Ana Bolena bem pode ser
classificada como uma das mulheres mais influentes da História. Além de ter
provocado a mudança religiosa de toda uma nação, foi mãe de uma ruivinha
chamada Elizabeth, que, depois de ser deserdada, presa e quase morta, se
transformaria numa das grandes rainhas da Inglaterra, conhecida no mundo
inteiro como A Rainha Virgem.
O Casamento
Ela ia casar em sete dias. Ele
estava casado havia cinco anos. Mesmo assim, ele a assediava sistematicamente.
Trabalhavam juntos, Leonel e Vitória, bastava levantar o queixo acima da tela
do computador para se avistarem. Assim, a abordagem ficava fácil. Leonel
passava os dias lhe enviando e-mails graciosos, Vitória se esquivava com
doçura.
Era divertido. Leonel exercitava
os músculos da sedução e mantinha no ar uma tênue fantasia que lhe coloria a
vida. Quando soube que ela se casaria em agosto, Leonel intensificou os
ataques. E agora, faltando uma semana para a cerimônia, resolveu apelar.

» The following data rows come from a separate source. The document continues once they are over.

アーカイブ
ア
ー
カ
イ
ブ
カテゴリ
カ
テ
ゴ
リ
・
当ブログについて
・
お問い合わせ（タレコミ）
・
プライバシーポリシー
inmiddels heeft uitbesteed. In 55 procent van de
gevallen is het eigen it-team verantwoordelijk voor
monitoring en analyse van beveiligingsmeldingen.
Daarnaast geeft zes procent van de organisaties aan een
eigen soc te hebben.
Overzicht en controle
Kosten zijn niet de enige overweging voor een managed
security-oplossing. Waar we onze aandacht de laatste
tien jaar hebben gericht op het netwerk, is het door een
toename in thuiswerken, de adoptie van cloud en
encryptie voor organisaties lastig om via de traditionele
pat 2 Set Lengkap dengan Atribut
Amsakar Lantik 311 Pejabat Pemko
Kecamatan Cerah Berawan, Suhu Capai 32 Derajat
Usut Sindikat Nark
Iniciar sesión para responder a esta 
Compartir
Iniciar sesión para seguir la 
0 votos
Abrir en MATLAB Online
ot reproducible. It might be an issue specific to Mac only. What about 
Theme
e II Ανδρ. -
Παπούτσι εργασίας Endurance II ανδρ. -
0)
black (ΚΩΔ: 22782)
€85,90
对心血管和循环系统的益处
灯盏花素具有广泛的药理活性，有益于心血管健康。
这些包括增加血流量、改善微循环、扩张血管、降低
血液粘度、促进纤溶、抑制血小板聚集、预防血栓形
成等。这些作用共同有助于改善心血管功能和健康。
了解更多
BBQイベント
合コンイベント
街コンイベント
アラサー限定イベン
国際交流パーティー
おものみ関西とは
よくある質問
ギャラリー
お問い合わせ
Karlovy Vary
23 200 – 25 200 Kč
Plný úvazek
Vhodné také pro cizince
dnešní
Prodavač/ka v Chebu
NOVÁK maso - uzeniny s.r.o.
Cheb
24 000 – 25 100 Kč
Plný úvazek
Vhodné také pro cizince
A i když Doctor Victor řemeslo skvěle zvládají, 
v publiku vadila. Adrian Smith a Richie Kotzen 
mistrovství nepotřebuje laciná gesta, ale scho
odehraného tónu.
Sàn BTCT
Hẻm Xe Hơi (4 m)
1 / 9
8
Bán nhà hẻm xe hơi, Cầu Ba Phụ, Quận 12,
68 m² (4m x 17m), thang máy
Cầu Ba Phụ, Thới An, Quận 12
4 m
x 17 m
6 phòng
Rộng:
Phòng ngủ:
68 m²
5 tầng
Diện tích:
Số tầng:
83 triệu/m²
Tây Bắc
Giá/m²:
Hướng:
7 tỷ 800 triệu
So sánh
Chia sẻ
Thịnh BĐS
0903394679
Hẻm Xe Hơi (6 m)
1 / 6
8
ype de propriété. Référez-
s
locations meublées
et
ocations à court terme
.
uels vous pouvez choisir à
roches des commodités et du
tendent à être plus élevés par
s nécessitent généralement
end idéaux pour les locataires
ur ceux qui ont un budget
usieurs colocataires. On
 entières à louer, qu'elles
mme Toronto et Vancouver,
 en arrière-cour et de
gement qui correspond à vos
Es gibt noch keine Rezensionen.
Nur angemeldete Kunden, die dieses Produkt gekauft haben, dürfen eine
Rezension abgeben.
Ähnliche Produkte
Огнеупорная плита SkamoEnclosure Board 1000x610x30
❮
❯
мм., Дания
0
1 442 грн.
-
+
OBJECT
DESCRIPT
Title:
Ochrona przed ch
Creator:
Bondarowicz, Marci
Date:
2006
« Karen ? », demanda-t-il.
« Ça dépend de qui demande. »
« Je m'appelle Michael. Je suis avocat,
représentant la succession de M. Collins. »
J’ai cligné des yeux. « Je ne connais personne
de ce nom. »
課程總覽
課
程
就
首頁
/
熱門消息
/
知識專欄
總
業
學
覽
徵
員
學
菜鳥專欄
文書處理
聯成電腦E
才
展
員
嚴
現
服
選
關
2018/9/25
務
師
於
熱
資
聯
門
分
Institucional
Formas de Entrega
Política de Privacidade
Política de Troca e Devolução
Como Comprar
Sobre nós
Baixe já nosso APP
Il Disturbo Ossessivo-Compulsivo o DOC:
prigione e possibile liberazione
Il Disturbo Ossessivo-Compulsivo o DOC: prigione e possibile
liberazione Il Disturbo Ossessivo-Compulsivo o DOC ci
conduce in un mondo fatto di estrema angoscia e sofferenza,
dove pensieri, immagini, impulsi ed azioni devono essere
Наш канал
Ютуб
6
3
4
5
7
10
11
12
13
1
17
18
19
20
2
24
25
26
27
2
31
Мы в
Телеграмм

Enviou-lhe um e-mail com o seguinte texto:
“Vi: tenho uma proposta doida
para te fazer. Vamos fugir? Arrumamos nossas coisas hoje mesmo e amanhã de
manhã embarcamos para Londres. Vamos deixar nossos compromissos e preocupações
com esse inverno triste e viver o verão europeu, ver a Olimpíada britânica,
andar na maior roda gigante do mundo. Tenho algumas economias, podemos passar
pelo menos um mês na Velha Albion, vivendo uma paixão. Depois? Bem, depois
veremos o que fazer do resto das nossas vidas. Mas o certo é que sempre teremos
Londres. Topas?”
Leonel imaginou que nos dias
seguintes ela passaria censurando-o risonhamente pelo desatino romântico,
xingando-o com suavidade de “louco adorável” e chamando-o de volta às
responsabilidades de suas vidas comuns, mas não foi o que aconteceu. O que
aconteceu foi que ela respondeu:
“Topo”.
Simplesmente isso: “Topo”.
Leonel, a princípio, achou que ela estivesse brincando, mas não: nos e-mails
seguintes percebeu que ela falava muito a sério. Vitória QUERIA MESMO fugir do
casamento para viver o verão europeu. Mas que maluca! Que irresponsabilidade! E
o noivo? Ela não pensava no noivo? E os convidados? E os pais dela? E os filhos
de Leonel? Será que ela não lembrava que ele tinha dois filhos?
O pior é que não pensava em nada
disso. No resto do dia ela cobrou diretamente de Leonel as providências.
Levantou-se de sua mesa e caminhou, resoluta, até a mesa dele, enquanto Leonel
afundava na cadeira. Parou diante do computador e perguntou:
– Já está com as passagens?
Leonel gaguejou, desfez-se em
desculpas, inventou compromissos. A tudo ela ouvia, grave, olhando-o no olho,
até que balançou a cabeça e arrematou:
– Verme. Tu não passas de um
verme.
O casamento aconteceu no meio dos
jogos, e Leonel passou o resto do inverno sentindo-se, exatamente, um
minúsculo, rastejante e repulsivo verme.